*** Opening of RECORDED INFORMATION ***

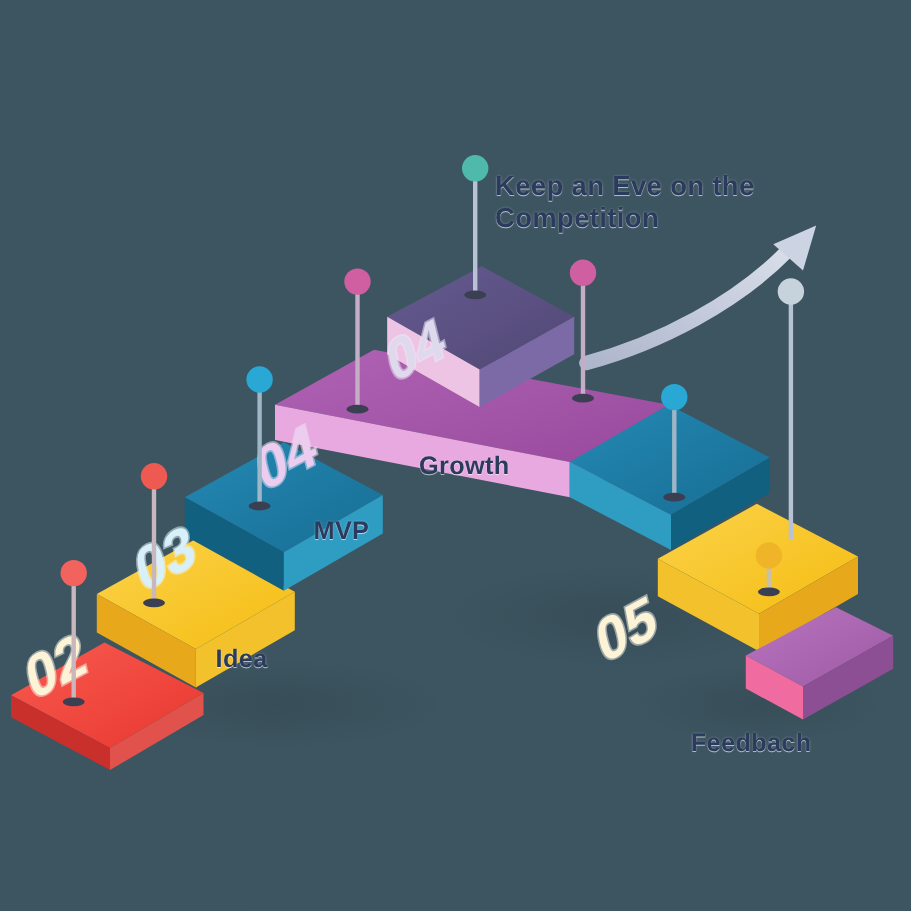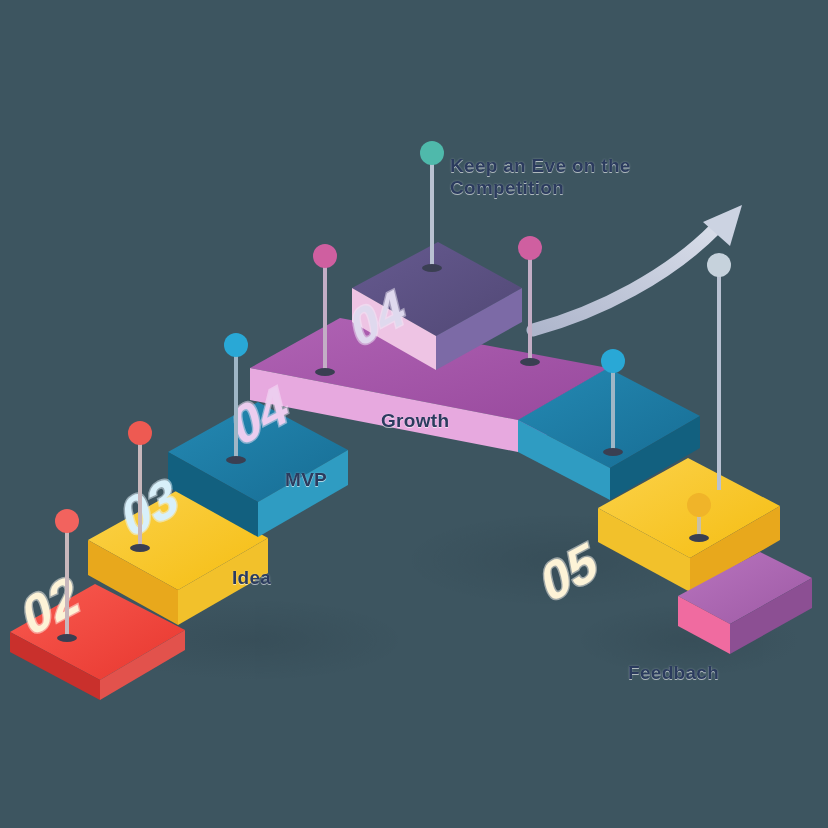--- a/index.html
+++ b/index.html
@@ -16,28 +16,28 @@
   .lbl{
     position:absolute;
     color:#2b3b5e;
     font-weight:700;
     letter-spacing:.3px;
     text-shadow:0 1px 0 rgba(255,255,255,.55), 0 0 2px rgba(255,255,255,.35);
     line-height:1.15;
     white-space:pre-line;
     pointer-events:none;
   }
-  .lbl-step{font-size:19px;}
-  .lbl-note{font-size:19px;}
+  .lbl-step{font-size:23px;}
+  .lbl-note{font-size:25px;}
 
   #l-keep{left:450px;top:155px;}
   #l-build{left:637px;top:362px;}
   #l-growth{left:381px;top:410px;}
   #l-mvp{left:285px;top:469px;}
-  #l-idea{left:196px;top:567px;margin-left:36px;}
+  #l-idea{left:196px;top:585px;}
   #l-revenue{left:628px;top:662px;}
   #l-monitor{left:102px;top:675px;}
 </style>
 </head>
 <body style="background: rgb(61, 85, 96);">
 
 <div id="stage">
 
   <svg id="scene" viewBox="0 0 828 828">
     <defs>

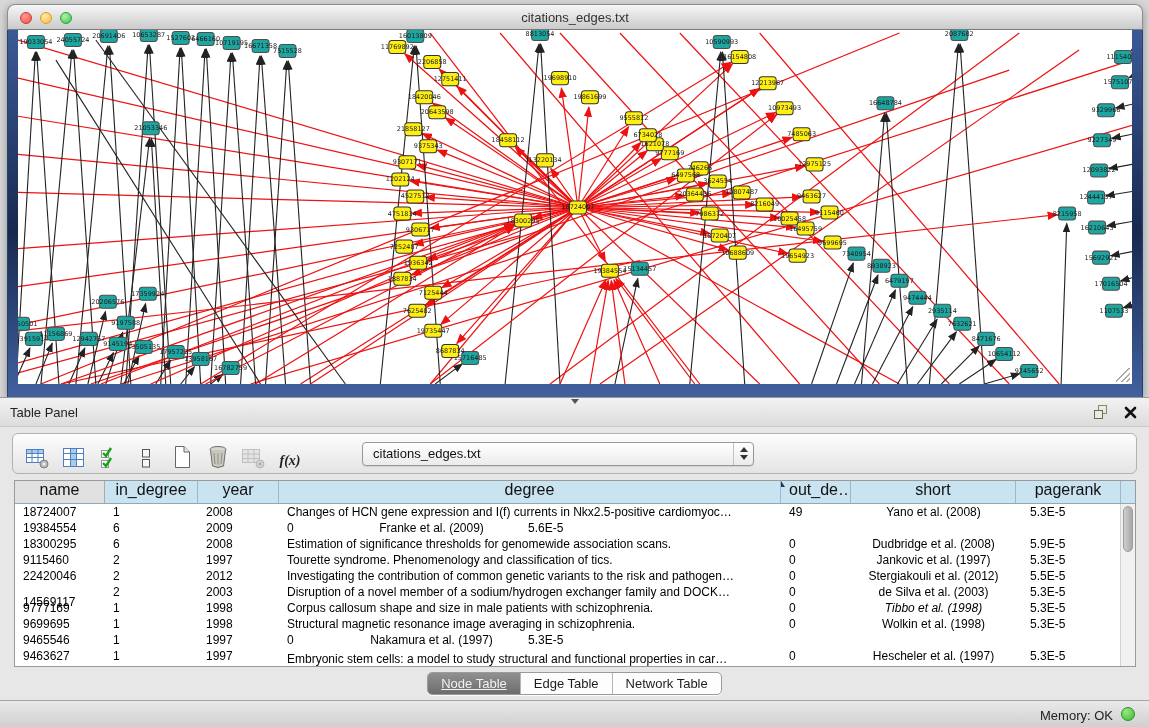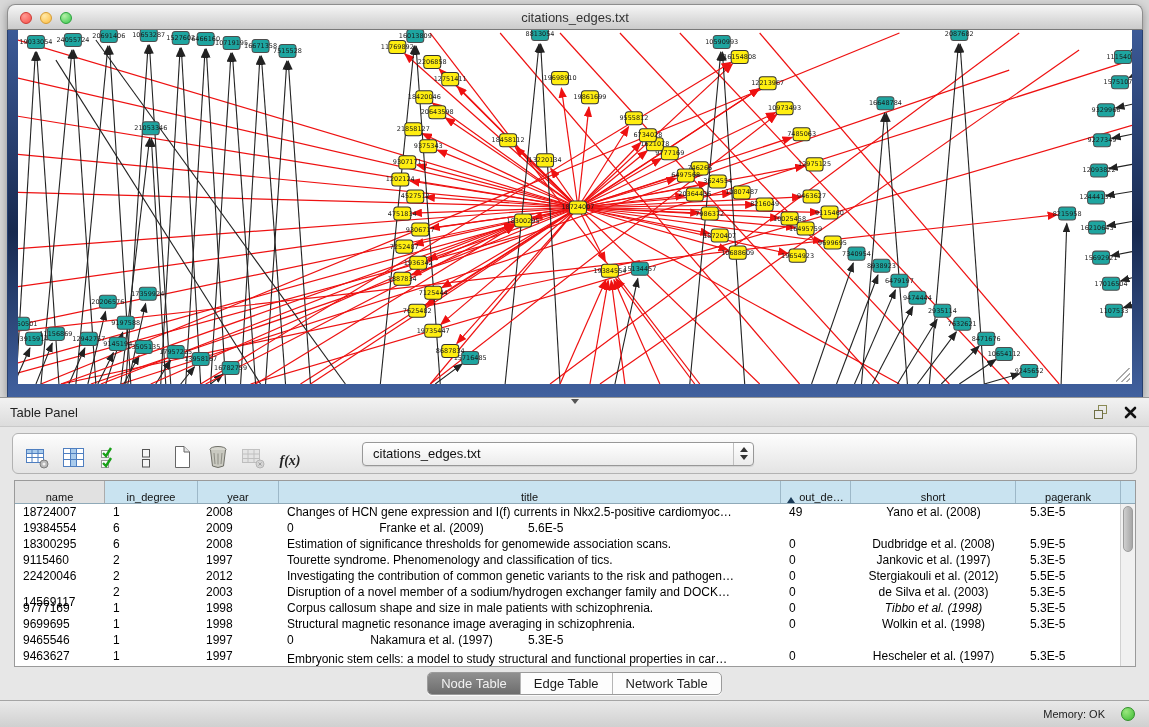--- a/index.html
+++ b/index.html
@@ -47,43 +47,43 @@
     background:linear-gradient(#ffffff,#ebebeb); display:flex; align-items:center; padding-left:10px;
     font-size:13px; color:#111; position:relative; box-shadow:0 1px 1px rgba(0,0,0,.1); }
   .combo-arrows { position:absolute; right:0; top:0; bottom:0; width:20px; border-left:1px solid #c0c0c0;
     display:flex; flex-direction:column; align-items:center; justify-content:center; gap:3px; }
   .tri-up { width:0; height:0; border-left:4px solid transparent; border-right:4px solid transparent; border-bottom:5px solid #333; }
   .tri-dn { width:0; height:0; border-left:4px solid transparent; border-right:4px solid transparent; border-top:5px solid #333; }
 
   .grid-wrap { position:relative; margin:6px 13px 0 14px; height:187px;
     border:1px solid #9a9a9a; background:#fff; overflow:hidden; }
   .thead { display:flex; height:23px; background:#c9e3f0; border-bottom:1px solid #8fa9b8; }
-  .th { display:flex; align-items:flex-end; justify-content:center; font-size:11px; color:#111;
+  .th { display:flex; align-items:flex-start; justify-content:center; font-size:16px; color:#111;
     border-right:1px solid #9db8c8; white-space:nowrap; overflow:hidden; }
   .th.gray { background:#e1e1e1; border-right-color:#ababab; }
   .sort-tri { width:0; height:0; border-left:4px solid transparent; border-right:4px solid transparent;
     border-bottom:6px solid #1b3a57; margin-right:4px; }
   .tbody .row { display:flex; height:16px; align-items:center; font-size:12px; color:#000; }
   .cell { padding-left:8px; white-space:nowrap; overflow:hidden; }
   .cell.center { padding-left:0; text-align:center; }
   .cell.pgr { padding-left:14px; }
   .vscroll { position:absolute; right:0; top:23px; bottom:0; width:15px; background:#f1f1f1; border-left:1px solid #d2d2d2; }
   .vthumb { margin:2px; height:46px; border-radius:6px; border:1px solid #9c9c9c;
     background:linear-gradient(90deg,#cfcfcf,#a7a7a7); }
 
   .tabs-row { height:32px; display:flex; align-items:center; justify-content:center; }
   .segmented { display:flex; border:1px solid #9b9b9b; border-radius:5px; overflow:hidden;
     background:#fdfdfd; box-shadow:0 1px 0 rgba(255,255,255,.8); }
   .segment { height:21px; line-height:21px; padding:0 13px; font-size:13px; color:#1c1c1c;
     border-right:1px solid #b5b5b5; }
   .segment:last-child { border-right:none; }
-  .segment.selected { background:linear-gradient(#909090,#6d6d6d); color:#f2f2f2; }
+  .segment.selected { background:linear-gradient(#909090,#6d6d6d); color:#f2f2f2;text-decoration:underline; }
 
   .statusbar { height:27px; background:linear-gradient(#e9e9e9,#d0d0d0); border-top:1px solid #a5a5a5; position:relative; }
-  .mem-label { position:absolute; right:44px; top:7px; font-size:11px; color:#222; }
+  .mem-label { position:absolute; right:36px; top:7px; font-size:13px; color:#222; }
   .mem-dot { position:absolute; right:14px; top:6px; width:14px; height:14px; border-radius:50%;
     background:radial-gradient(circle at 35% 30%, #9ae77e, #3dbb34); border:1px solid #2f8f28; }
 </style>
 </head>
 <body>
 
 <div class="desktop">
   <div class="net-window">
     <div class="titlebar">
       <div class="lights">
@@ -549,21 +549,21 @@
         <div class="th gray" style="width: 90px;">
           <span>name</span>
         </div>
         <div class="th" style="width: 93px;">
           <span>in_degree</span>
         </div>
         <div class="th" style="width: 81px;">
           <span>year</span>
         </div>
         <div class="th" style="width: 502px;">
-          <span>title</span>
+          <span>degree</span>
         </div>
         <div class="th" style="width: 70px;">
           <span class="sort-tri"></span>
           <span>out_de…</span>
         </div>
         <div class="th" style="width: 165px;">
           <span>short</span>
         </div>
         <div class="th" style="width: 105px;">
           <span>pagerank</span>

*** Close of RECORDED INFORMATION ***

## ABOUT THIS EXERCISE
Please copy out the material above exactly, with the images removed.

## RESPONSE BOX
--- a/index.html
+++ b/index.html
@@ -16,28 +16,28 @@
   .lbl{
     position:absolute;
     color:#2b3b5e;
     font-weight:700;
     letter-spacing:.3px;
     text-shadow:0 1px 0 rgba(255,255,255,.55), 0 0 2px rgba(255,255,255,.35);
     line-height:1.15;
     white-space:pre-line;
     pointer-events:none;
   }
-  .lbl-step{font-size:19px;}
-  .lbl-note{font-size:19px;}
+  .lbl-step{font-size:23px;}
+  .lbl-note{font-size:25px;}
 
   #l-keep{left:450px;top:155px;}
   #l-build{left:637px;top:362px;}
   #l-growth{left:381px;top:410px;}
   #l-mvp{left:285px;top:469px;}
-  #l-idea{left:196px;top:567px;margin-left:36px;}
+  #l-idea{left:196px;top:585px;}
   #l-revenue{left:628px;top:662px;}
   #l-monitor{left:102px;top:675px;}
 </style>
 </head>
 <body style="background: rgb(61, 85, 96);">
 
 <div id="stage">
 
   <svg id="scene" viewBox="0 0 828 828">
     <defs>

--- a/index.html
+++ b/index.html
@@ -47,43 +47,43 @@
     background:linear-gradient(#ffffff,#ebebeb); display:flex; align-items:center; padding-left:10px;
     font-size:13px; color:#111; position:relative; box-shadow:0 1px 1px rgba(0,0,0,.1); }
   .combo-arrows { position:absolute; right:0; top:0; bottom:0; width:20px; border-left:1px solid #c0c0c0;
     display:flex; flex-direction:column; align-items:center; justify-content:center; gap:3px; }
   .tri-up { width:0; height:0; border-left:4px solid transparent; border-right:4px solid transparent; border-bottom:5px solid #333; }
   .tri-dn { width:0; height:0; border-left:4px solid transparent; border-right:4px solid transparent; border-top:5px solid #333; }
 
   .grid-wrap { position:relative; margin:6px 13px 0 14px; height:187px;
     border:1px solid #9a9a9a; background:#fff; overflow:hidden; }
   .thead { display:flex; height:23px; background:#c9e3f0; border-bottom:1px solid #8fa9b8; }
-  .th { display:flex; align-items:flex-end; justify-content:center; font-size:11px; color:#111;
+  .th { display:flex; align-items:flex-start; justify-content:center; font-size:16px; color:#111;
     border-right:1px solid #9db8c8; white-space:nowrap; overflow:hidden; }
   .th.gray { background:#e1e1e1; border-right-color:#ababab; }
   .sort-tri { width:0; height:0; border-left:4px solid transparent; border-right:4px solid transparent;
     border-bottom:6px solid #1b3a57; margin-right:4px; }
   .tbody .row { display:flex; height:16px; align-items:center; font-size:12px; color:#000; }
   .cell { padding-left:8px; white-space:nowrap; overflow:hidden; }
   .cell.center { padding-left:0; text-align:center; }
   .cell.pgr { padding-left:14px; }
   .vscroll { position:absolute; right:0; top:23px; bottom:0; width:15px; background:#f1f1f1; border-left:1px solid #d2d2d2; }
   .vthumb { margin:2px; height:46px; border-radius:6px; border:1px solid #9c9c9c;
     background:linear-gradient(90deg,#cfcfcf,#a7a7a7); }
 
   .tabs-row { height:32px; display:flex; align-items:center; justify-content:center; }
   .segmented { display:flex; border:1px solid #9b9b9b; border-radius:5px; overflow:hidden;
     background:#fdfdfd; box-shadow:0 1px 0 rgba(255,255,255,.8); }
   .segment { height:21px; line-height:21px; padding:0 13px; font-size:13px; color:#1c1c1c;
     border-right:1px solid #b5b5b5; }
   .segment:last-child { border-right:none; }
-  .segment.selected { background:linear-gradient(#909090,#6d6d6d); color:#f2f2f2; }
+  .segment.selected { background:linear-gradient(#909090,#6d6d6d); color:#f2f2f2;text-decoration:underline; }
 
   .statusbar { height:27px; background:linear-gradient(#e9e9e9,#d0d0d0); border-top:1px solid #a5a5a5; position:relative; }
-  .mem-label { position:absolute; right:44px; top:7px; font-size:11px; color:#222; }
+  .mem-label { position:absolute; right:36px; top:7px; font-size:13px; color:#222; }
   .mem-dot { position:absolute; right:14px; top:6px; width:14px; height:14px; border-radius:50%;
     background:radial-gradient(circle at 35% 30%, #9ae77e, #3dbb34); border:1px solid #2f8f28; }
 </style>
 </head>
 <body>
 
 <div class="desktop">
   <div class="net-window">
     <div class="titlebar">
       <div class="lights">
@@ -549,21 +549,21 @@
         <div class="th gray" style="width: 90px;">
           <span>name</span>
         </div>
         <div class="th" style="width: 93px;">
           <span>in_degree</span>
         </div>
         <div class="th" style="width: 81px;">
           <span>year</span>
         </div>
         <div class="th" style="width: 502px;">
-          <span>title</span>
+          <span>degree</span>
         </div>
         <div class="th" style="width: 70px;">
           <span class="sort-tri"></span>
           <span>out_de…</span>
         </div>
         <div class="th" style="width: 165px;">
           <span>short</span>
         </div>
         <div class="th" style="width: 105px;">
           <span>pagerank</span>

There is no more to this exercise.